Apa Itu Food Technopreneur?

0
269

Food technopreneur adalah bisnis pangan yang dibangun berdasarkan keahlian yang berbasis pada pendidikan atau pelatihan. Mereka tidak sekedar menggunakan jaringan, lobi, dan pemilihan pasar secara demografis tetapi juga teknologi pangan sebagai unsur utama dalam pengembangan produk suksesnya. Inovasi dan kreativitas sangat mendominasi untuk menghasilkan produk-produk pangan yang unggul.

Penelitian menunjukkan bahwa bertambahnya jumlah food technopreneur akan meningkatkan perekonomian suatu negara. Technopreneur memiliki karakteristik yang berbeda dengan entrepreneur. Salah satunya adalah pengembangan inovasi yang menjadikan masyarakat dan bisnis berubah ke arah yang lebih baik.

 

Sekarang, bagaimanakah food technopreneur di Indonesia?
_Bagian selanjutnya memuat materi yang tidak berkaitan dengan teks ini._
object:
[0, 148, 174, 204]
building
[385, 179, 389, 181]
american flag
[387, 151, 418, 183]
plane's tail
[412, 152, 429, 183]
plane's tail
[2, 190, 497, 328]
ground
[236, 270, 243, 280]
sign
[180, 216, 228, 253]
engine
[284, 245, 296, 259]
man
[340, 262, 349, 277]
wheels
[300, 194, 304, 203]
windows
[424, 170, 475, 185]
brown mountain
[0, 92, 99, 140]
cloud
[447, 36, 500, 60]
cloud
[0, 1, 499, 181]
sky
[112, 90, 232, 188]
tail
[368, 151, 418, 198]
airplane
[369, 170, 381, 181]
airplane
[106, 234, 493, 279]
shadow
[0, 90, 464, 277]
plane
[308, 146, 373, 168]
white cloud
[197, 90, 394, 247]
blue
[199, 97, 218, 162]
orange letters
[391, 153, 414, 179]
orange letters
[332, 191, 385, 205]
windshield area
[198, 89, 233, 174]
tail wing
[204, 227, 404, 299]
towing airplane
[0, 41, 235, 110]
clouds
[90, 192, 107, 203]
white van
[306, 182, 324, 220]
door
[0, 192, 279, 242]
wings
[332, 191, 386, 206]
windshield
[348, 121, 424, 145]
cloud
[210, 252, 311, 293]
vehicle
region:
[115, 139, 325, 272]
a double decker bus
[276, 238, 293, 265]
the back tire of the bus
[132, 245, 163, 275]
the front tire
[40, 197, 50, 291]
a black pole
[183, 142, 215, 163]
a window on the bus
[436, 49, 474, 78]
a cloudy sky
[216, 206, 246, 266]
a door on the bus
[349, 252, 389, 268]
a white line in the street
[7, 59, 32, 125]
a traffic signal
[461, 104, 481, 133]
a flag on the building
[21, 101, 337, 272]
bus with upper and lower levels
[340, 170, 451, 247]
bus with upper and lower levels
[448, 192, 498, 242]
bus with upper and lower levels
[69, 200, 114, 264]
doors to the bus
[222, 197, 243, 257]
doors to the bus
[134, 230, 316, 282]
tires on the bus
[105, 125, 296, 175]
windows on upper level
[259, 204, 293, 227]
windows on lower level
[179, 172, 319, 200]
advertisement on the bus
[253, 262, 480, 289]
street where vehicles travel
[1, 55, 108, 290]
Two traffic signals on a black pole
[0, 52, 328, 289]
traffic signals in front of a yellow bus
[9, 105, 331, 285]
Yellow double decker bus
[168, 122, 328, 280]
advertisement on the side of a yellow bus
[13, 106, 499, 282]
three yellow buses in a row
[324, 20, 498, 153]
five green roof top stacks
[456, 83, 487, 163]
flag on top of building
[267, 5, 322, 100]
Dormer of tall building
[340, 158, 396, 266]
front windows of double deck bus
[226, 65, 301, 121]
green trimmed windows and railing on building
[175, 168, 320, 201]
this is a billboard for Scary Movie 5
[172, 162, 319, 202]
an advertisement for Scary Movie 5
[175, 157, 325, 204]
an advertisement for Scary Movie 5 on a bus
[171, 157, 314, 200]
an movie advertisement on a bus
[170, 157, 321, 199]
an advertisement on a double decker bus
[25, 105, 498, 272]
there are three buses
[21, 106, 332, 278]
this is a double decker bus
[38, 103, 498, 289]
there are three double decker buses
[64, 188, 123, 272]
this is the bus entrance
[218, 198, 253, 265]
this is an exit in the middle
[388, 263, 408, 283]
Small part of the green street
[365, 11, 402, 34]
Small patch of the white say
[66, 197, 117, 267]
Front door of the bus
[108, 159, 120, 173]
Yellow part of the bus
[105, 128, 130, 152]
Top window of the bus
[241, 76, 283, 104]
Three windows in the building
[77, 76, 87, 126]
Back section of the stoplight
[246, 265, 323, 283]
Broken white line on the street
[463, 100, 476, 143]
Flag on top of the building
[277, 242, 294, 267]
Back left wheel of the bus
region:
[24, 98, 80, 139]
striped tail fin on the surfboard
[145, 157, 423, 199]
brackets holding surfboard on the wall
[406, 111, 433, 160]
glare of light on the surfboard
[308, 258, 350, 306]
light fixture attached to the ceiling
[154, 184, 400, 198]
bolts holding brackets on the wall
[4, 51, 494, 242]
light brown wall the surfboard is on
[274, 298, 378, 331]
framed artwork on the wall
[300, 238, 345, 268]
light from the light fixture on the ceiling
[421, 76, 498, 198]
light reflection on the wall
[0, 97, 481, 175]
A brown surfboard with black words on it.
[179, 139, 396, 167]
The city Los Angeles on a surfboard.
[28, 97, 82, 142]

Food technopreneur di Indonesia saat ini memang sudah ada, namun jumlahnya tidak banyak dan tidak memberikan manfaat yang signifikan. Sekarang mulai berkembang perusahaan-perusahaan start-up berbasiskan teknologi dan inovasi  menciptakan produk-produk pangan baru berbahan baku pangan lokal yang bersaing secara global. Mereka banyak yang usianya relatif muda memulai bisnis di bidang food technopreneurship. Para food technopreneur ini merupakan aset yang berharga bagi negara karena tanpa food technopreneur pengelolaan sumber daya pangan lokal akan sulit berkembang dan bersaing dengan negara-negara yang sudah maju. Untuk membangun negara ini, Indonesia membutuhkan food technopreneur yang handal dalam jumlah besar.  Tetapi dari manakah munculnya food technopreneur yang handal tersebut? Tentunya food technopreneur yang handal tidak muncul dengan sendirinya, melainkan butuh dilatih dan diajarkan jiwa technopreneurshipnya terutama dari sarjana-sarjana teknologi pangan untuk mendorong perekonomian Indonesia dengan cepat supaya dapat menjadi pemimpin di pasar global.

 

Mencetak Food Technopreneur

Dalam mempersiapkan mahasiswa Program Studi Food Business Technology  Universitas Prasetiya Mulya menjadi  Food  Technopreneur yang handal, mahasiswa dibekali ilmu, teknologi, dan wawasan bisnis pangan serta  pengalaman praktis di lapangan.  Food technopreneur yang dapat menerapkan prinsip-prinsip ilmu, teknologi dan bisnis secara komprehensif dalam kegiatan proses produksi dan pemasaran produk pangan sehingga mereka dapat mengenal sedini mungkin kondisi nyata industri pangan.

Ada tiga Kompetensi lulusan Program Studi Food Business Technology Universitas Prasetiya Mulya yang diselaraskan dengan Kerangka Kualifikasi Nasional Indonesia (KKNI), yaitu :

  1. Menguasai pengetahuan tentang prinsip-prinsip ilmu, teknologi dan bisnis pangan untuk menciptakan bisnis pangan yang berbasis teknologi.
  1. Mampu merancang proses untuk memberi nilai tambah terhadap bahan pangan local berdasarkan prinsip ilmu, teknologi, dan bisnis pangan dengan memadukan berbagai unit operasi dan bisnis untuk menghasilkan produk pangan yang aman, bermutu dan mempunyai nilai jual yang kompetitif di pasar global.
  1. Mampu berkomunikasi secara lisan dan tulisan tentang aspek teknis dan non-teknis dibidang pangan, berfikir secara kritis dan bertanggung jawab. Mampu bekerja secara mandiri dan juga mampu berinteraksi dengan orang yang berbeda latar belakang, terampil dalam berorganisasi, mampu memanfaatkan sumber-sumber informasi, serta memiliki komitmen terhadap profesionalisme dan nilai-nilai etika dalam bekerja dan berbisnis.